Your answer must be an exact copy of the entries, containing no images.
··· Data provided ···
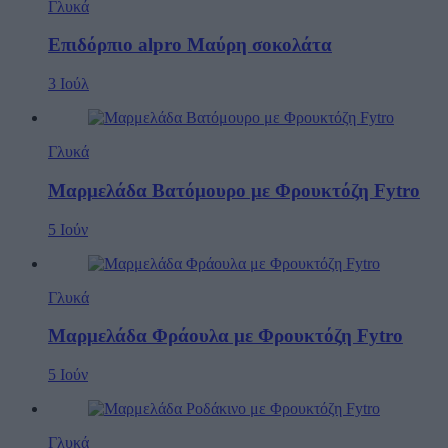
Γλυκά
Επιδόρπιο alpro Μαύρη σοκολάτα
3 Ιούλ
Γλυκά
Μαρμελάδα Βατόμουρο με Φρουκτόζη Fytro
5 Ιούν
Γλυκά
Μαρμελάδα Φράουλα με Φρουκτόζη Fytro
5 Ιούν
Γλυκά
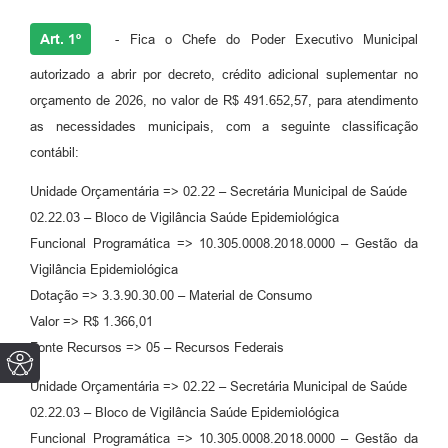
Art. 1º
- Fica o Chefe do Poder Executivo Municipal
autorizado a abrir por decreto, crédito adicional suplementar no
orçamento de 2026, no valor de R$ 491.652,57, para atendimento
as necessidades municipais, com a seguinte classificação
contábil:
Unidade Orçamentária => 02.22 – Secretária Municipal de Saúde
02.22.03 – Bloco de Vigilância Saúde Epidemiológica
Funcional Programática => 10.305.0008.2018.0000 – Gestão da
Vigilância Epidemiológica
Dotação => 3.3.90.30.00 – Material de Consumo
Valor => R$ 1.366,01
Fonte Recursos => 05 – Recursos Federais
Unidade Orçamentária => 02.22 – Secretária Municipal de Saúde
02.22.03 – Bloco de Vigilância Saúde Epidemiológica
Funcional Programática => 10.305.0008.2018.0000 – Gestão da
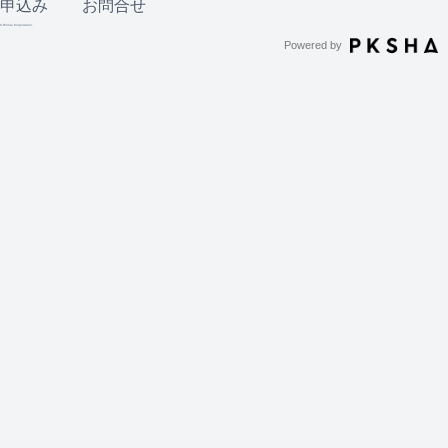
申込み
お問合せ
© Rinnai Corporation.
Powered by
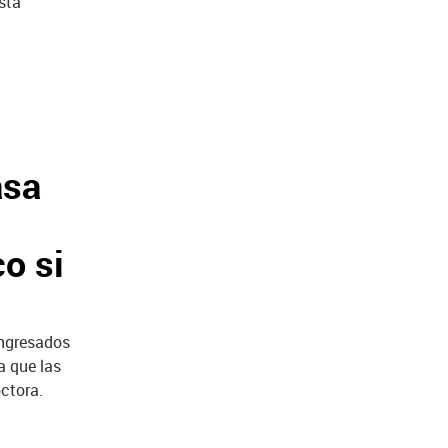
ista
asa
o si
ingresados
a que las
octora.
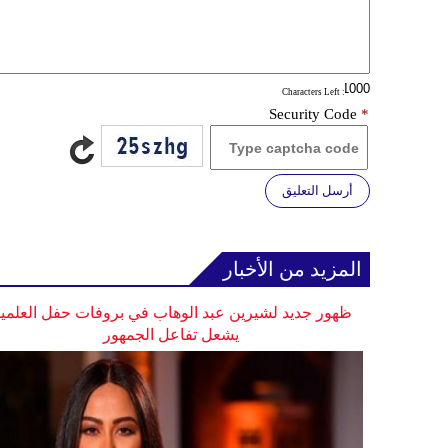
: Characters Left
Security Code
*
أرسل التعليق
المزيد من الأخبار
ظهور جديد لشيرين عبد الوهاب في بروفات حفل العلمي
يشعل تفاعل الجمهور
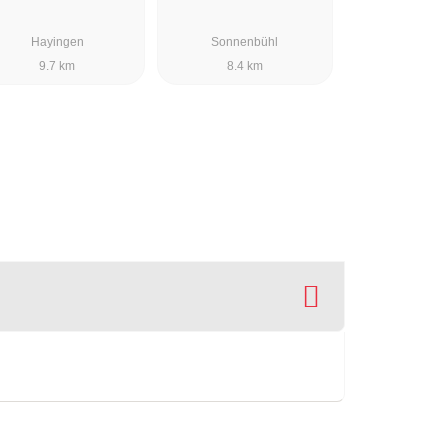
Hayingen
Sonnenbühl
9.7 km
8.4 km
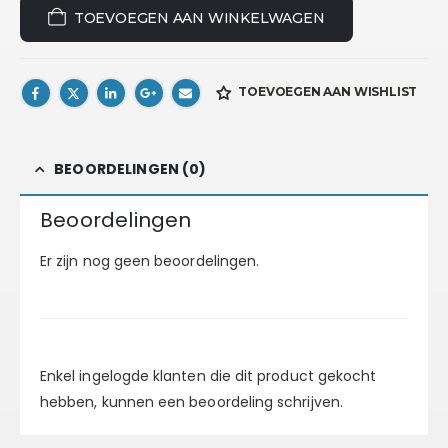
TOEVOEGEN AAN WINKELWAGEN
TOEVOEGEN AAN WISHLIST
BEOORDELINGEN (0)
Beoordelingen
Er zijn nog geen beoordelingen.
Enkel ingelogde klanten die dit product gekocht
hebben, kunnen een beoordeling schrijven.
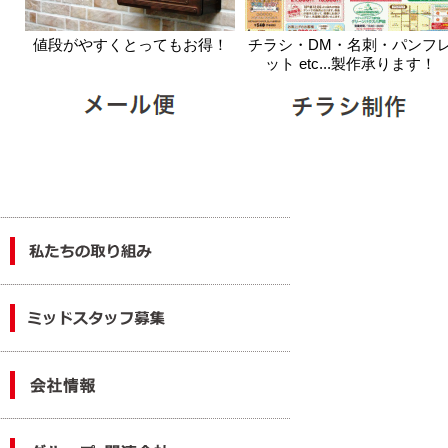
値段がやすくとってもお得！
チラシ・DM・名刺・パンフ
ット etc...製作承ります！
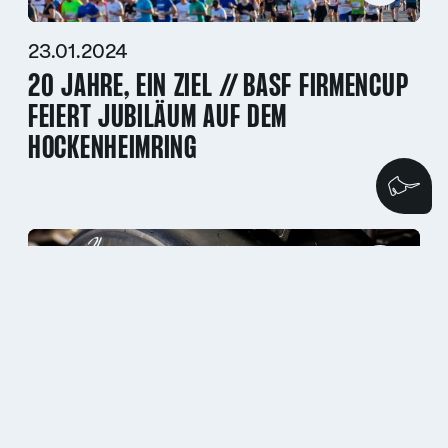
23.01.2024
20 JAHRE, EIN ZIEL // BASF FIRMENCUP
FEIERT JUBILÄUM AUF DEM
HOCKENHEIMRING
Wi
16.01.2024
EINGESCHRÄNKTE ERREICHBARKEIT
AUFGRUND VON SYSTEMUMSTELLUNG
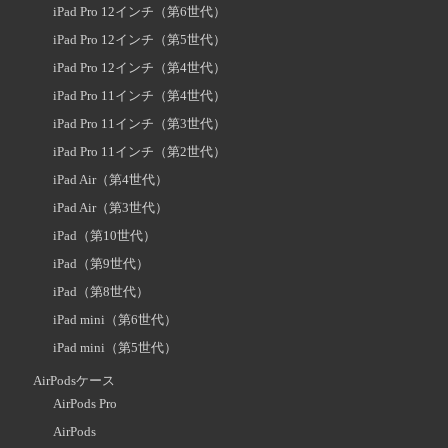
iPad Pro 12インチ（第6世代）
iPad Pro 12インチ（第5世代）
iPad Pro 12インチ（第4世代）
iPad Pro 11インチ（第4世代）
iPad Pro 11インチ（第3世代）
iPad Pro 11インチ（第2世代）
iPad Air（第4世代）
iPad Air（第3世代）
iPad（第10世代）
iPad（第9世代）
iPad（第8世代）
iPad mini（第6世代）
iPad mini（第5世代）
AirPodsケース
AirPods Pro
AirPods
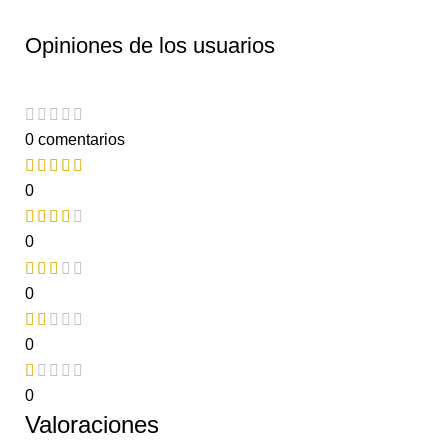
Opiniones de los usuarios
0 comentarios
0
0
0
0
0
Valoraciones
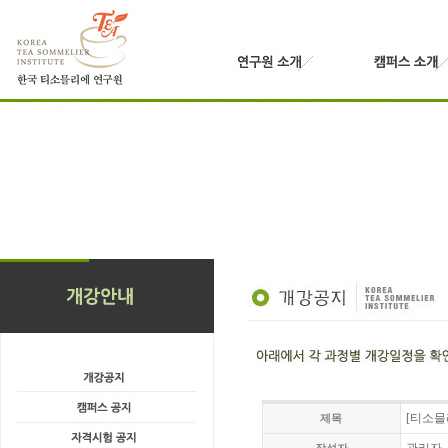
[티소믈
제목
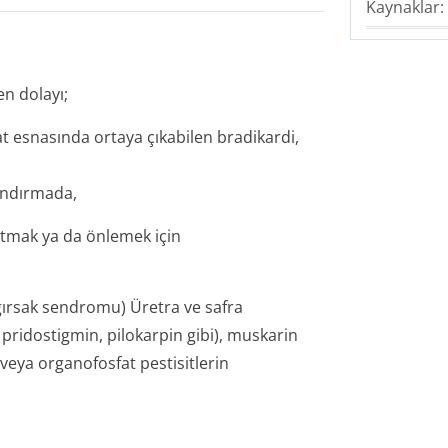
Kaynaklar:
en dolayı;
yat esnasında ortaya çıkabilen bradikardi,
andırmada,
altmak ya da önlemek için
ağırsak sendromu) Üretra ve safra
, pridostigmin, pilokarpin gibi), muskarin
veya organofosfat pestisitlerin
···
Output
Γλυκά
Επιδόρπιο alpro Μαύρη σοκολάτα
3 Ιούλ
Γλυκά
Μαρμελάδα Βατόμουρο με Φρουκτόζη Fytro
5 Ιούν
Γλυκά
Μαρμελάδα Φράουλα με Φρουκτόζη Fytro
5 Ιούν
Γλυκά
Art. 1º
- Fica o Chefe do Poder Executivo Municipal
autorizado a abrir por decreto, crédito adicional suplementar no
orçamento de 2026, no valor de R$ 491.652,57, para atendimento
as necessidades municipais, com a seguinte classificação
contábil:
Unidade Orçamentária => 02.22 – Secretária Municipal de Saúde
02.22.03 – Bloco de Vigilância Saúde Epidemiológica
Funcional Programática => 10.305.0008.2018.0000 – Gestão da
Vigilância Epidemiológica
Dotação => 3.3.90.30.00 – Material de Consumo
Valor => R$ 1.366,01
Fonte Recursos => 05 – Recursos Federais
Unidade Orçamentária => 02.22 – Secretária Municipal de Saúde
02.22.03 – Bloco de Vigilância Saúde Epidemiológica
Funcional Programática => 10.305.0008.2018.0000 – Gestão da
申込み
お問合せ
© Rinnai Corporation.
Powered by
ista
asa
o si
ingresados
a que las
octora.
: Characters Left
Security Code
*
أرسل التعليق
المزيد من الأخبار
ظهور جديد لشيرين عبد الوهاب في بروفات حفل العلمي
يشعل تفاعل الجمهور
Hayingen
Sonnenbühl
9.7 km
8.4 km
TOEVOEGEN AAN WINKELWAGEN
TOEVOEGEN AAN WISHLIST
BEOORDELINGEN (0)
Beoordelingen
Er zijn nog geen beoordelingen.
Enkel ingelogde klanten die dit product gekocht
hebben, kunnen een beoordeling schrijven.
値段がやすくとってもお得！
チラシ・DM・名刺・パンフ
ット etc...製作承ります！
23.01.2024
20 JAHRE, EIN ZIEL // BASF FIRMENCUP
FEIERT JUBILÄUM AUF DEM
HOCKENHEIMRING
Wi
16.01.2024
EINGESCHRÄNKTE ERREICHBARKEIT
AUFGRUND VON SYSTEMUMSTELLUNG
iPad Pro 12インチ（第6世代）
iPad Pro 12インチ（第5世代）
iPad Pro 12インチ（第4世代）
iPad Pro 11インチ（第4世代）
iPad Pro 11インチ（第3世代）
iPad Pro 11インチ（第2世代）
iPad Air（第4世代）
iPad Air（第3世代）
iPad（第10世代）
iPad（第9世代）
iPad（第8世代）
iPad mini（第6世代）
iPad mini（第5世代）
AirPodsケース
AirPods Pro
AirPods
Opiniones de los usuarios
0 comentarios
0
0
0
0
0
Valoraciones
[티소믈
제목
Kaynaklar:
en dolayı;
yat esnasında ortaya çıkabilen bradikardi,
andırmada,
altmak ya da önlemek için
ağırsak sendromu) Üretra ve safra
, pridostigmin, pilokarpin gibi), muskarin
veya organofosfat pestisitlerin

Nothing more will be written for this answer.